**EXERCISE GOAL**:
All of the data must be output exactly, with every picture left out.

**DATASET EXCERPT**:
##############################
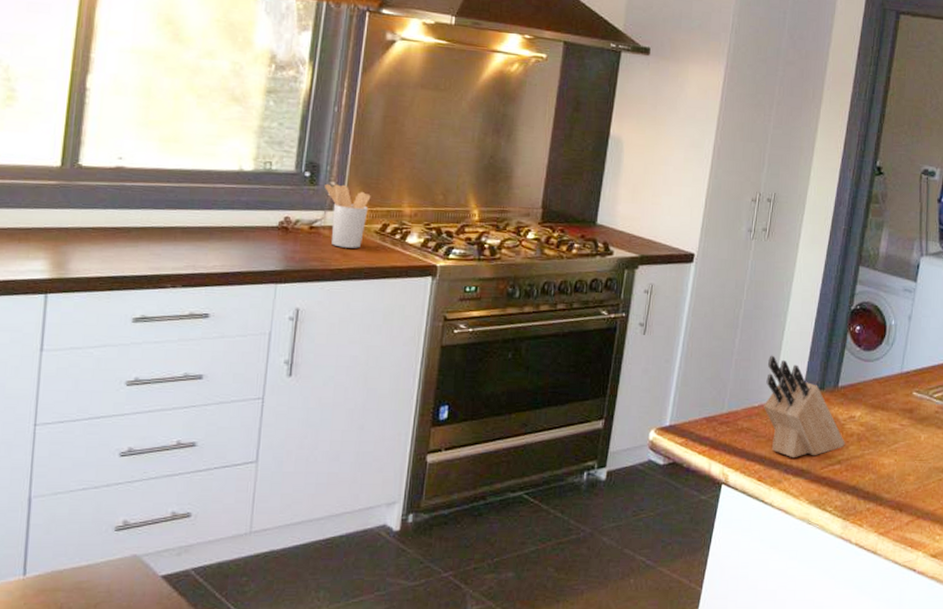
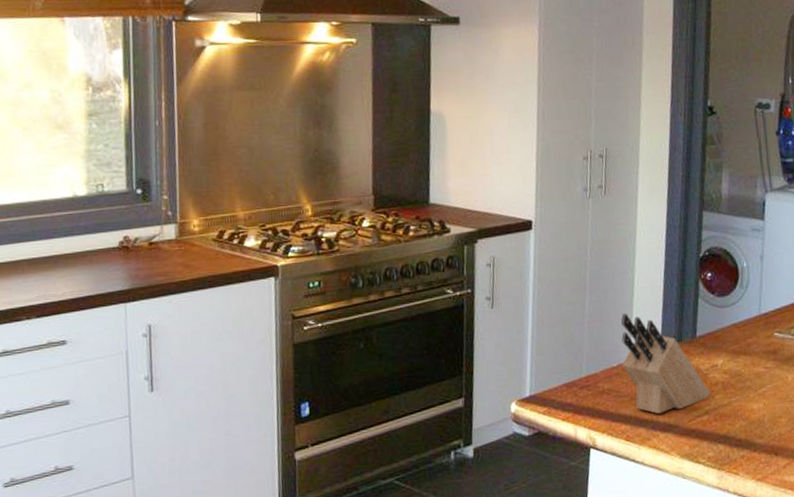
utensil holder: present [325,183,371,248] -> none [157,197,204,260]

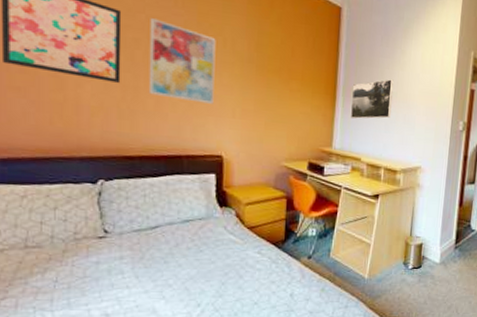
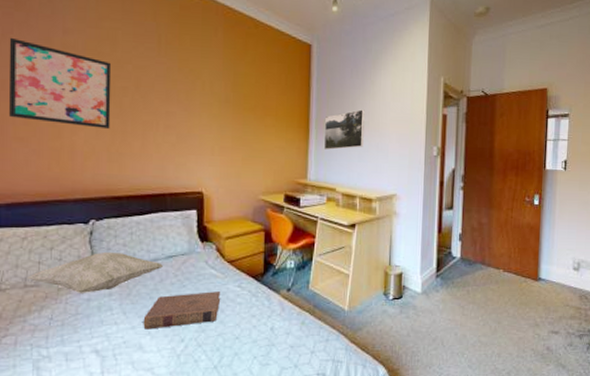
decorative pillow: none [27,213,178,256] -> present [26,251,163,293]
wall art: present [148,18,216,104] -> none [135,68,196,143]
book: none [157,257,240,294] -> present [143,291,221,330]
##############################
**ANSWER AREA**:
utensil holder: present [325,183,371,248] -> none [157,197,204,260]

decorative pillow: none [27,213,178,256] -> present [26,251,163,293]
wall art: present [148,18,216,104] -> none [135,68,196,143]
book: none [157,257,240,294] -> present [143,291,221,330]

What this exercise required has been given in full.